Beni okuduğunuz için teşekkürler.

Eyvallah. 


7 yorum:

  1. öncelikle hayırlı tezkereler dante, ne zaman geri döneceksin bilmiyorum ama en kısa zamanda olmasını umuyorum. hani bazen insan ifade beceriksizliğinden anlatamadıklarını başka insanların duvarlara yazdıklarını okuduğunda bulur ya, öyle işte senin yazıların benim için. yazdıklarını bugüne kadar sadece beğenmekle kalmadım, benimsedim de, hepsini teker teker. çok sık yazmadığını da bilerek, bir süre hiç yazmayacak olman çok üzücü.

    eyvallah dante,
    eyvallah.

    YanıtlaSil
  2. Dante dönüşün eksilerek olmasın.
    Gidişin benimle dönüşünde benimle olsun.(Burda yazar Dante' yi içselleştiriyor.)

    YanıtlaSil
  3. Hayırlı tezkereler :) Şafak tez gelsin. Neden şafak denir ki?
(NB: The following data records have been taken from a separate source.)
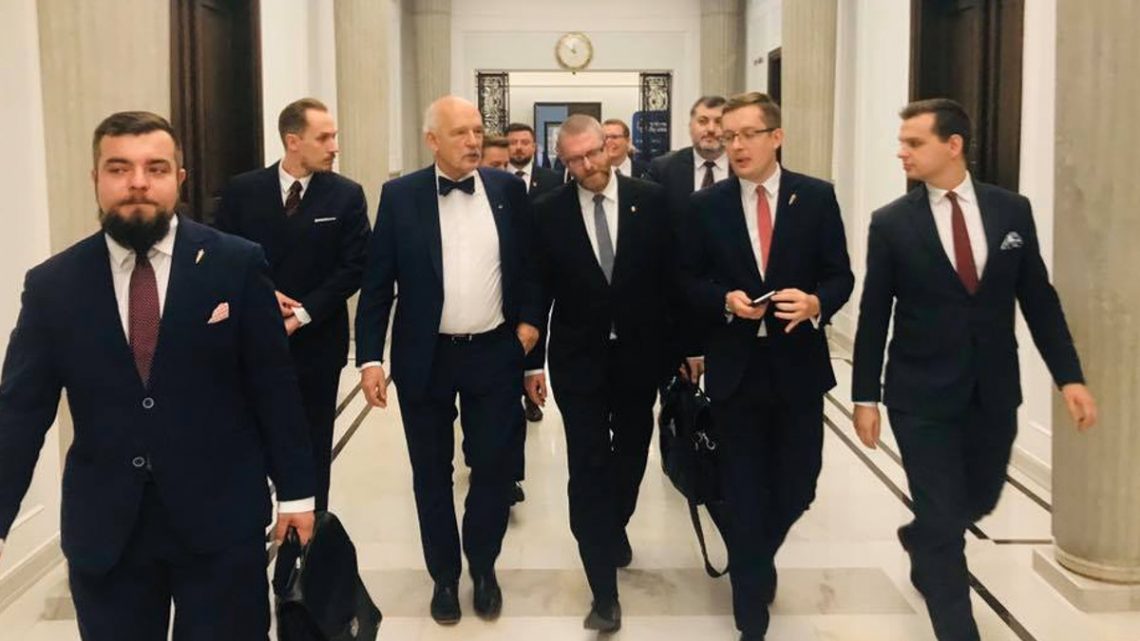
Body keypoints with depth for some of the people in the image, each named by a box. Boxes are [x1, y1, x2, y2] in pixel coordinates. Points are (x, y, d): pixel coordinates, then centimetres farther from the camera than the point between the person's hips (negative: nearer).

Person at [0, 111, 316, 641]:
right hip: (102, 529, 2)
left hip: (221, 520, -1)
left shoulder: (236, 264, -4)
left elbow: (275, 386, -1)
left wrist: (294, 490, 1)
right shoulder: (51, 284, 0)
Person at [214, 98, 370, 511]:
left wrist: (303, 313, -13)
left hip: (316, 341, 0)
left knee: (312, 447, 11)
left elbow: (354, 267, -6)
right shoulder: (241, 191, 0)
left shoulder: (346, 195, -2)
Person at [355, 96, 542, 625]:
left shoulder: (508, 189, 1)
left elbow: (529, 262, 10)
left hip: (495, 353, 1)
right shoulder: (400, 196, -3)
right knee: (432, 471, 11)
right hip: (425, 358, -1)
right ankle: (444, 575, 29)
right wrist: (370, 358, -9)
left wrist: (529, 319, -2)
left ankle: (483, 567, 29)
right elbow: (377, 282, -4)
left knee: (495, 466, 6)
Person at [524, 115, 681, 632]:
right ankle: (604, 589, 5)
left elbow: (670, 278, -1)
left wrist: (678, 347, 0)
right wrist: (532, 361, -2)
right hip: (578, 358, -1)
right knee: (588, 468, -2)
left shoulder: (651, 200, -4)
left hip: (640, 354, 2)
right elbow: (538, 290, -1)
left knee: (630, 455, 18)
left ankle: (615, 527, 47)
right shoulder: (548, 212, -5)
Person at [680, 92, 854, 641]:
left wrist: (815, 303, -21)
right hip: (734, 367, 0)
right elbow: (689, 282, 4)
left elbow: (841, 276, 0)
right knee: (744, 493, 7)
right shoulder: (707, 205, 1)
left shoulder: (817, 197, 0)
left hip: (798, 365, 1)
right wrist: (725, 300, -15)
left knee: (796, 486, 12)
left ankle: (755, 557, 44)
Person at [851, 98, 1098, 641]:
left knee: (979, 499, 20)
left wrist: (1069, 376, -1)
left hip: (995, 392, 3)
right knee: (942, 521, 0)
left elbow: (1039, 300, 4)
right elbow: (873, 316, -4)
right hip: (922, 396, -3)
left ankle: (920, 539, 52)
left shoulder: (1012, 210, 0)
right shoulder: (890, 223, -6)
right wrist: (865, 397, -3)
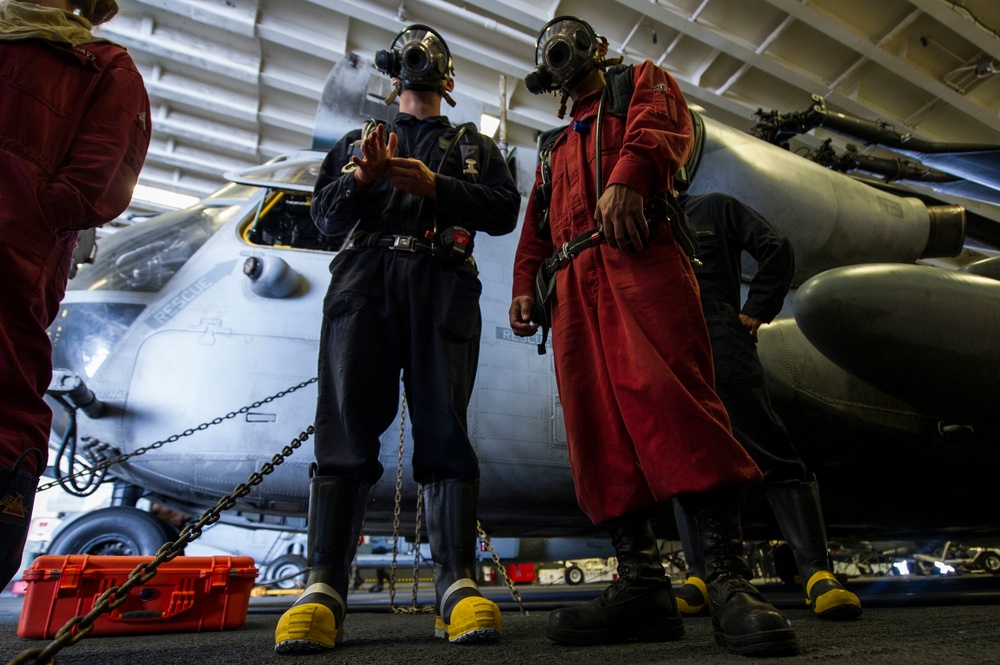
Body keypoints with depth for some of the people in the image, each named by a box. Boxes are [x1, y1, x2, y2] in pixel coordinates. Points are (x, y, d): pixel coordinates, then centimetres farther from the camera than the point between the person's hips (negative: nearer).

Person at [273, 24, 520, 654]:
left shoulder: (472, 144, 27)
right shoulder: (359, 141, 31)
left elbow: (505, 210, 9)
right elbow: (326, 215, 17)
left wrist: (435, 187, -5)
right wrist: (363, 178, -3)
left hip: (443, 285, -1)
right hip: (364, 278, 2)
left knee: (443, 427, -11)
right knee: (348, 423, -11)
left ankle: (459, 587, -13)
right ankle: (324, 590, -11)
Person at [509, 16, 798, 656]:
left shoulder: (643, 80, 27)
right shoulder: (556, 146, 40)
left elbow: (662, 125, 2)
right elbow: (537, 225, 28)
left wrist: (626, 176, -19)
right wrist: (525, 286, 11)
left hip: (638, 256, -5)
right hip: (574, 283, 6)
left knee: (665, 394, -23)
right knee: (598, 421, -8)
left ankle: (730, 578, -19)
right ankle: (643, 585, -6)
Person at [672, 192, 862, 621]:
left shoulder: (714, 207, 18)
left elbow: (776, 249, 8)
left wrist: (754, 312, 0)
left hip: (720, 344, -3)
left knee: (770, 453, -6)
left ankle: (817, 573, -5)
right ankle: (700, 576, 6)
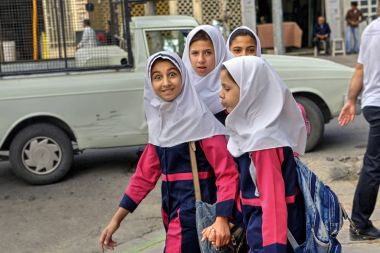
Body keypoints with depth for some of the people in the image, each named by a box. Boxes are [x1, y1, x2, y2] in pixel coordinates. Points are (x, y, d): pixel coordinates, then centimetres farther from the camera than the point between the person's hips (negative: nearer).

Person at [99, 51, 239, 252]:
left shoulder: (200, 120, -14)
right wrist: (117, 219, 10)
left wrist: (222, 218, -31)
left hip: (195, 212, -7)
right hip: (172, 212, 7)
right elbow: (146, 173, 11)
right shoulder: (159, 121, 7)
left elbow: (227, 172, -18)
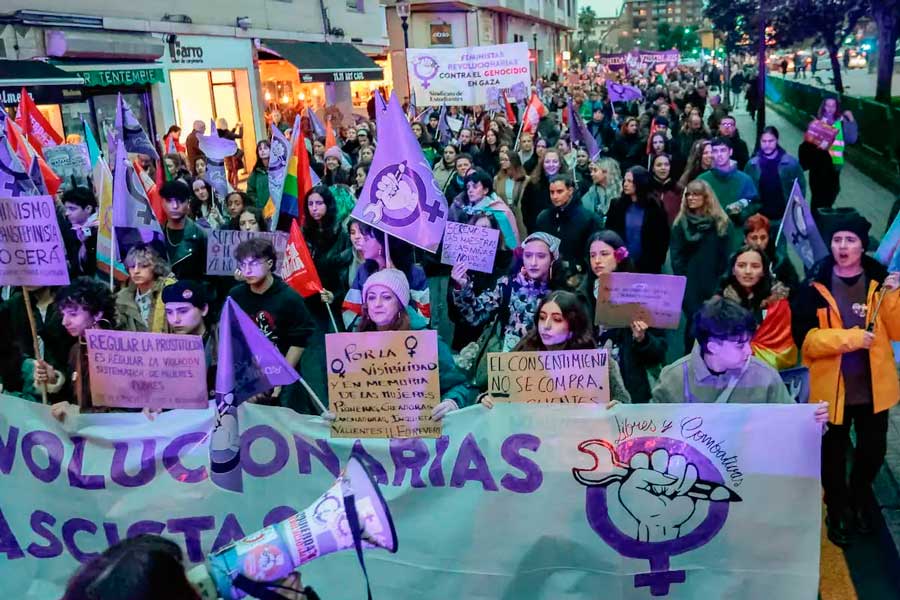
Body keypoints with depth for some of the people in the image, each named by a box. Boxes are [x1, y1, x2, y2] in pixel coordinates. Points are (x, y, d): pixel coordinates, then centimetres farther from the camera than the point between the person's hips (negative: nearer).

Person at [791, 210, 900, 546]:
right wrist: (850, 337, -24)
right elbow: (805, 339, -14)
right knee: (833, 454, 13)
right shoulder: (816, 286, -11)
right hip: (832, 387, -2)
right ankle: (838, 509, 37)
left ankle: (860, 497, 47)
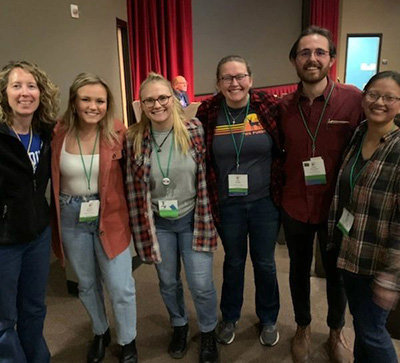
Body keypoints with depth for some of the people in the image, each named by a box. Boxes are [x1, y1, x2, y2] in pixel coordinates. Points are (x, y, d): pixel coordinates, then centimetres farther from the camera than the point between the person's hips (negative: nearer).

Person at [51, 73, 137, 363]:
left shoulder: (117, 133, -11)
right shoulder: (58, 134, -9)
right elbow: (50, 180, 1)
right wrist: (53, 218, 1)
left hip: (110, 216, -2)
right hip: (71, 218, 2)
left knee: (121, 287, 4)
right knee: (87, 284, 20)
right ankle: (101, 333, 46)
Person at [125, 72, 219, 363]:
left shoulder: (195, 131, -10)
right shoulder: (134, 139, -7)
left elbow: (207, 177, -4)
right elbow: (133, 187, -2)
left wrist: (207, 219, -3)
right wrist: (141, 227, 0)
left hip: (192, 219, -1)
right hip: (158, 222, 2)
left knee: (201, 283, 4)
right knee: (168, 282, 17)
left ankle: (208, 333, 32)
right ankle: (179, 326, 45)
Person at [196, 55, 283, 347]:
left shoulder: (268, 107, -8)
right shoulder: (208, 112, -6)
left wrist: (281, 188, -3)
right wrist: (208, 196, -2)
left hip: (265, 202, 0)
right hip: (227, 204, 0)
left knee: (265, 262, 15)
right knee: (234, 262, 17)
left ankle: (268, 319, 40)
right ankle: (230, 318, 41)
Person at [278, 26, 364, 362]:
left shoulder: (353, 99, -12)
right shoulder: (284, 106, -5)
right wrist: (280, 191, -2)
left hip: (337, 206, -2)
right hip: (295, 206, 2)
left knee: (336, 272, 18)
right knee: (299, 269, 19)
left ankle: (336, 332, 44)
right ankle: (303, 327, 44)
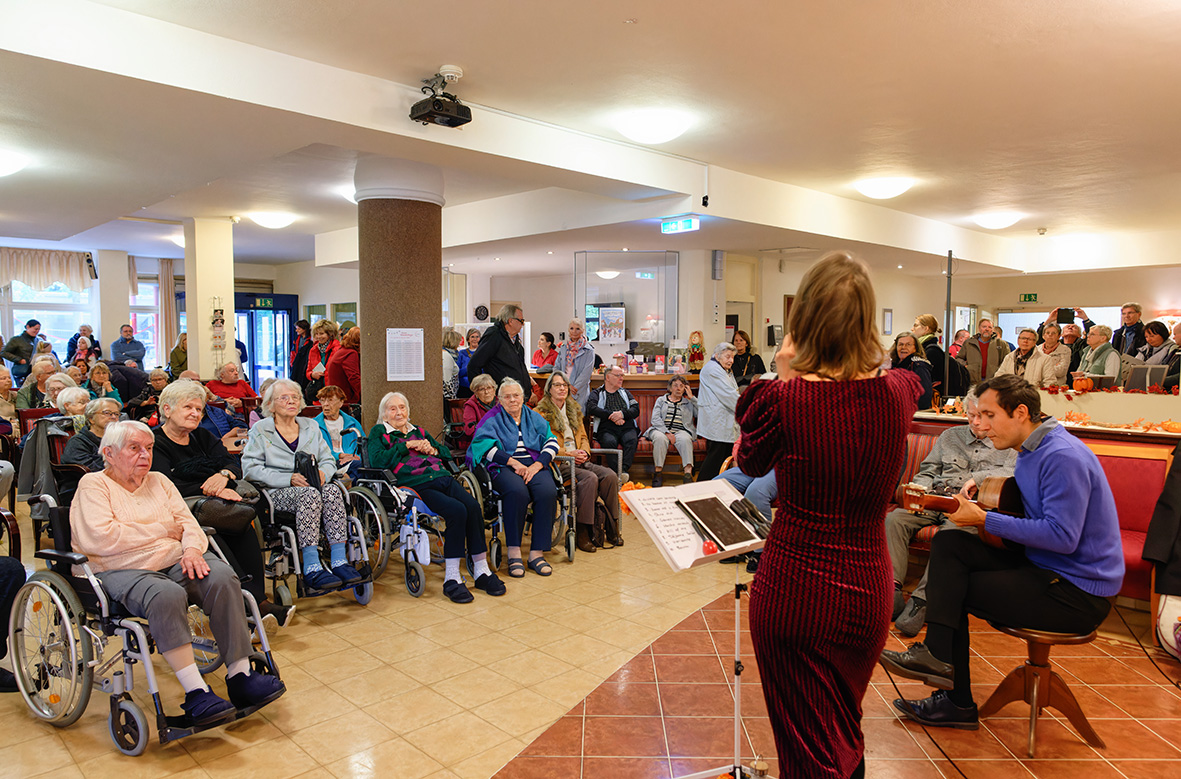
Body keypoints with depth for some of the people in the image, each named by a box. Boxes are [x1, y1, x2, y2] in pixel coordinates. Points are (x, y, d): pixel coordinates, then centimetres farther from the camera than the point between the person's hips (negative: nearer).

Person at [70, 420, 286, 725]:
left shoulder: (159, 481, 22)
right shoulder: (93, 485, 5)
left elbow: (187, 522, 13)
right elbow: (101, 538, -11)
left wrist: (193, 549, -10)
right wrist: (163, 530, -4)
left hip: (177, 561, 5)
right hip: (124, 570, -4)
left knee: (223, 578, -27)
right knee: (167, 594, -38)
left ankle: (240, 676, -23)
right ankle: (196, 692, -35)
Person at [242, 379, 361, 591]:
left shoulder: (311, 426, 20)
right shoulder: (260, 430, 8)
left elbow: (328, 460, 16)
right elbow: (250, 469, -4)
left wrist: (322, 473, -10)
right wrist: (289, 479, -17)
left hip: (309, 489, 4)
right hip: (275, 493, -3)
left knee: (332, 491, -30)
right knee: (309, 493, -35)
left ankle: (339, 561, -34)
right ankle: (311, 568, -39)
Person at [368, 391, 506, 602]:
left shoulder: (419, 432, 32)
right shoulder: (379, 433, 17)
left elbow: (447, 453, 28)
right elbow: (377, 461, -3)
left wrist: (431, 449, 7)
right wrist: (407, 446, -1)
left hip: (441, 477, 5)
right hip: (416, 485, -5)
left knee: (473, 507, -25)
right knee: (457, 510, -32)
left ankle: (481, 571, -18)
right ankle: (451, 578, -26)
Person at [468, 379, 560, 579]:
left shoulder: (533, 417, 21)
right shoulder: (492, 418, 11)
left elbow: (552, 442, 10)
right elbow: (484, 444, -5)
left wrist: (537, 465, -8)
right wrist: (513, 462, -14)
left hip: (533, 465, 3)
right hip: (503, 466, -3)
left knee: (548, 491, -29)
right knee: (517, 491, -36)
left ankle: (537, 553, -23)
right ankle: (514, 553, -26)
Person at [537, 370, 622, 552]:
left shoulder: (574, 409, 22)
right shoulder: (540, 413, 1)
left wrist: (584, 452, 0)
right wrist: (569, 454, -15)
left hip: (579, 461, 6)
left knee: (610, 475, -19)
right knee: (590, 478, -32)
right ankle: (581, 532, -24)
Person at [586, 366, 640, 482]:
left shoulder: (625, 393, 29)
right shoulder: (597, 393, 19)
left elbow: (636, 410, 13)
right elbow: (591, 408, -3)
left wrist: (622, 414, -9)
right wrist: (612, 416, -11)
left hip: (627, 428, 2)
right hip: (607, 429, -2)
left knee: (632, 440, -32)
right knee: (610, 442, -36)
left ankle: (624, 469, -45)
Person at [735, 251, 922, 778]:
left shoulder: (783, 399, -22)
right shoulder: (900, 391, -8)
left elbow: (750, 463, 0)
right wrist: (797, 383, 13)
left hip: (795, 592, -4)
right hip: (868, 591, 4)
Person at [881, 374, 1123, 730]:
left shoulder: (1063, 456, -21)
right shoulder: (1030, 450, 11)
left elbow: (1063, 536, -26)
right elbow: (1025, 506, 25)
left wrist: (984, 519, -22)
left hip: (1079, 592, -9)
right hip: (1042, 565, 9)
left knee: (953, 591, -8)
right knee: (948, 544, -6)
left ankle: (957, 702, 5)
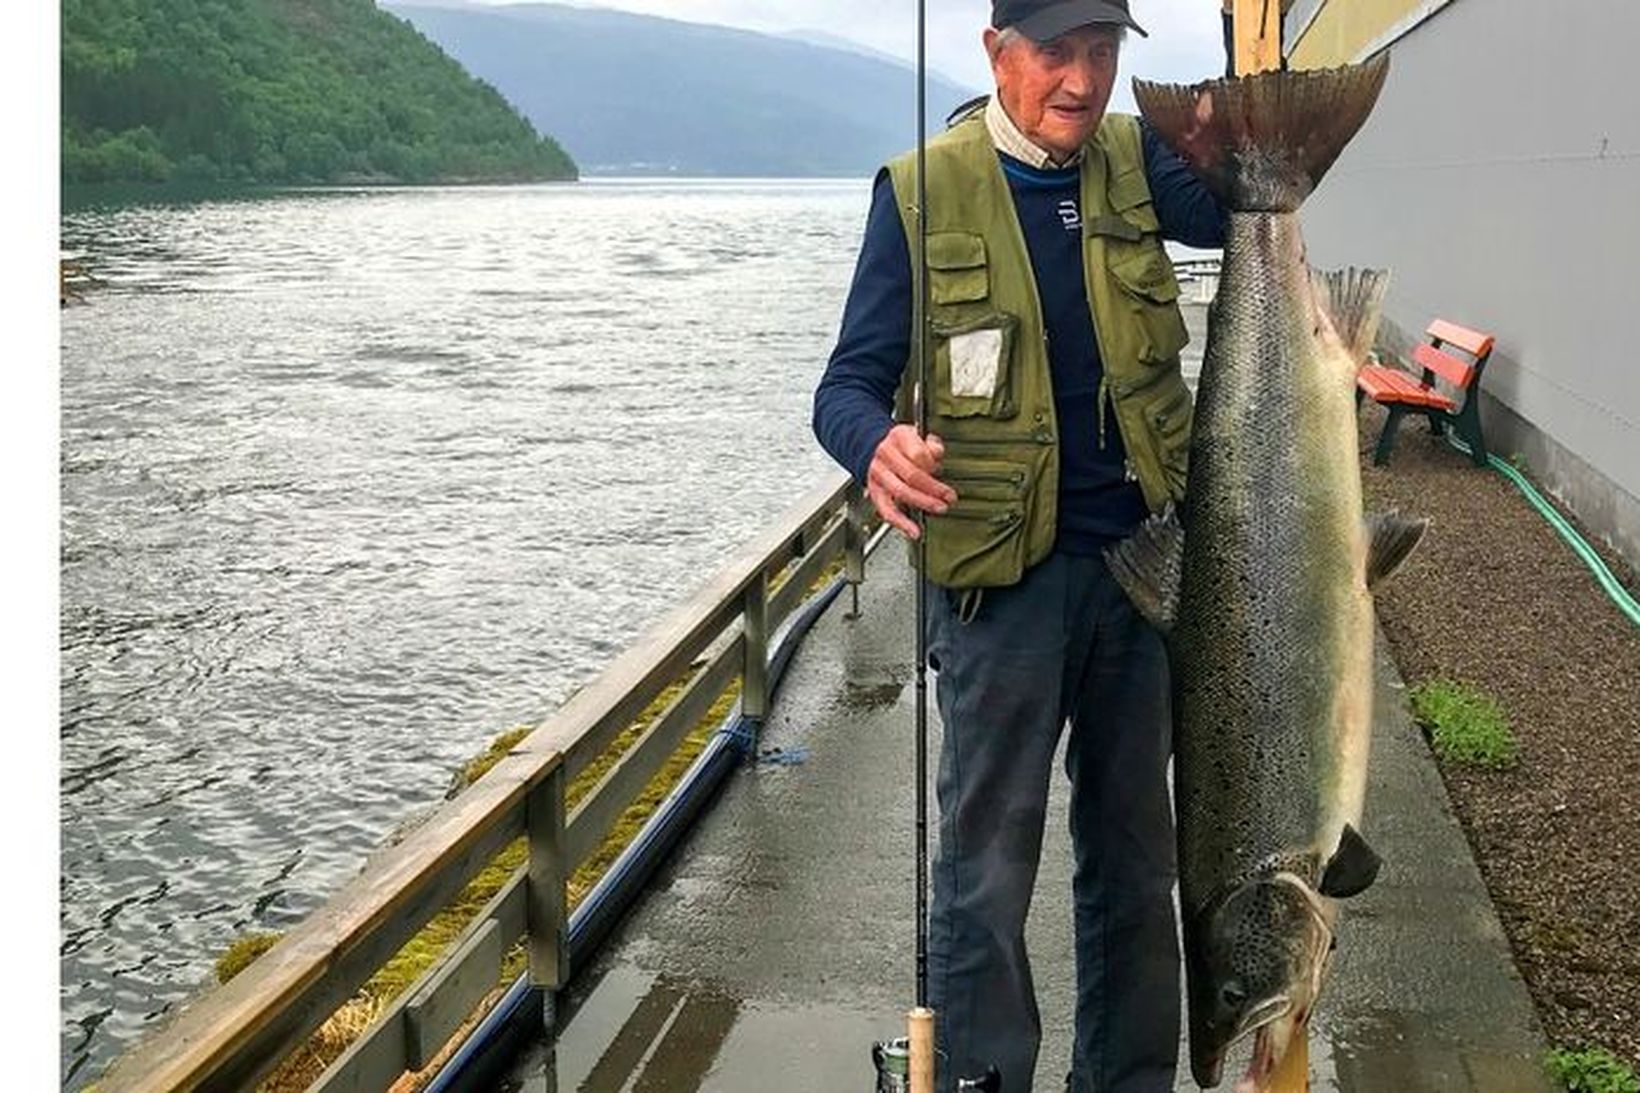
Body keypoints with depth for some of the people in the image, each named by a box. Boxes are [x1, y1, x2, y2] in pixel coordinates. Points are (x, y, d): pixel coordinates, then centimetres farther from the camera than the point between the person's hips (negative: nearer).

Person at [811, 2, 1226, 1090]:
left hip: (1141, 561, 4)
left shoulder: (1132, 161, 4)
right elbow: (850, 382, -10)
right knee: (985, 869, 1)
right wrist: (879, 447, -31)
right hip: (1004, 579, -4)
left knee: (1135, 853, 16)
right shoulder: (925, 190, -7)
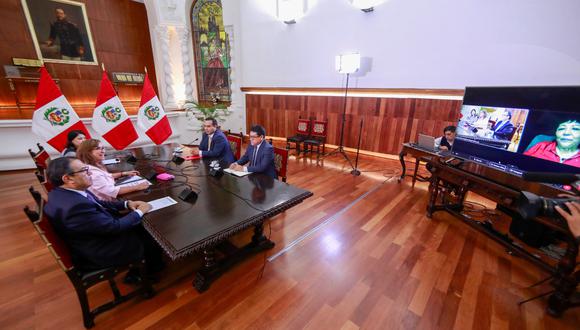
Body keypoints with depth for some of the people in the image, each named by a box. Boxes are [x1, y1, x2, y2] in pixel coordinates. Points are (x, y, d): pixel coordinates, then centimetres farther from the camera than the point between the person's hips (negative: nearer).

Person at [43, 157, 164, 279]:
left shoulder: (63, 192, -6)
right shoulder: (76, 206, -36)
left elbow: (99, 204, 8)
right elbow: (115, 227, -28)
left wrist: (127, 204, -3)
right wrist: (139, 212, -14)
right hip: (99, 254, -8)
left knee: (142, 227, 13)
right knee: (152, 241, 5)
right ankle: (152, 273, 35)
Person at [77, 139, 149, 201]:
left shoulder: (96, 165, 3)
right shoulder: (92, 172, -27)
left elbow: (106, 176, 22)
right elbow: (112, 191, -30)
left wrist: (124, 173, 12)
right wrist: (136, 187, -29)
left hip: (108, 201, 9)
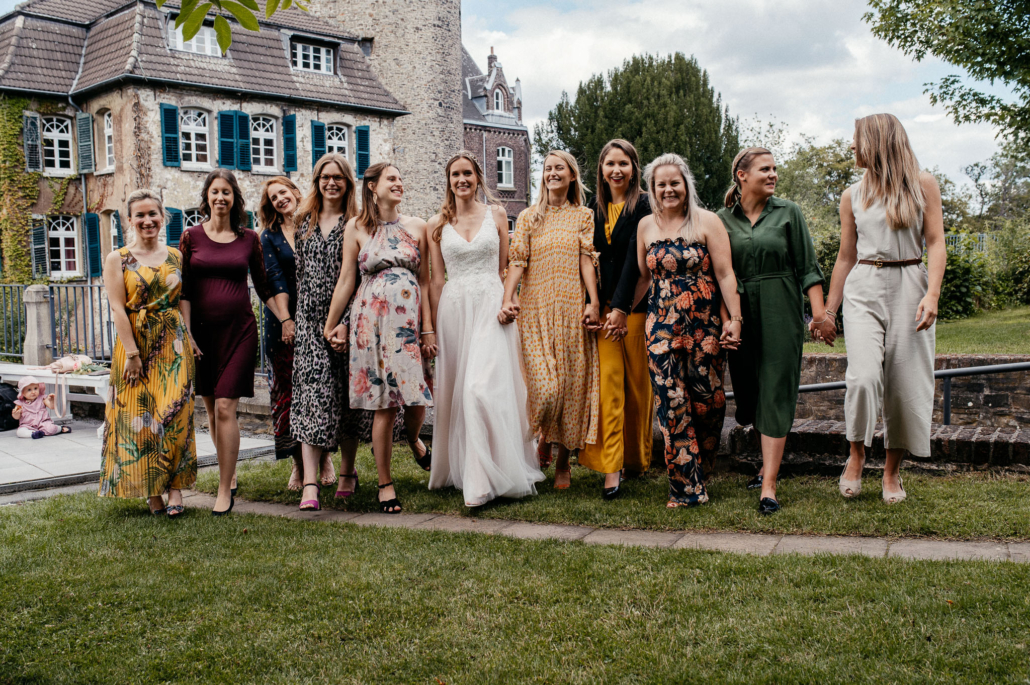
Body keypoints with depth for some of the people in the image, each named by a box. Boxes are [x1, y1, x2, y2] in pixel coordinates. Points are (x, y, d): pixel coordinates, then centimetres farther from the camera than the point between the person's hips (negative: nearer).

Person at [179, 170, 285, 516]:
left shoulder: (249, 238, 5)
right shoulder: (191, 236, 5)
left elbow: (263, 287, 11)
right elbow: (183, 290, 3)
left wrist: (286, 319, 4)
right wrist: (186, 332, -5)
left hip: (239, 330, -2)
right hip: (202, 330, 2)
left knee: (225, 407, -10)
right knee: (211, 408, 10)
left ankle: (225, 490, -4)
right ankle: (230, 473, 29)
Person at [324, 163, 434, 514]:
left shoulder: (416, 226, 10)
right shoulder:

Askerlik karanlık mıdır? Herhalde.

    YanıtlaSil
  4. Bu yorum yazar tarafından silindi.

    YanıtlaSil
  5. kimbilir neler biriktireceksin oralarda...

    sabırsızlanıyoruz...

    YanıtlaSil
  6. aralıkta da ben gidiyorum olmadı bu hiç iyi olmadı.

    imza: pragmatik adam

    YanıtlaSil
  7. askere gittiği gece Dante nin gözlerinde bir tedirginlik vardı sebebini bilmediğim ve ardındakiler ağlıyordu. Bu yazıda anlattığı gibi bir uğurlama oldu.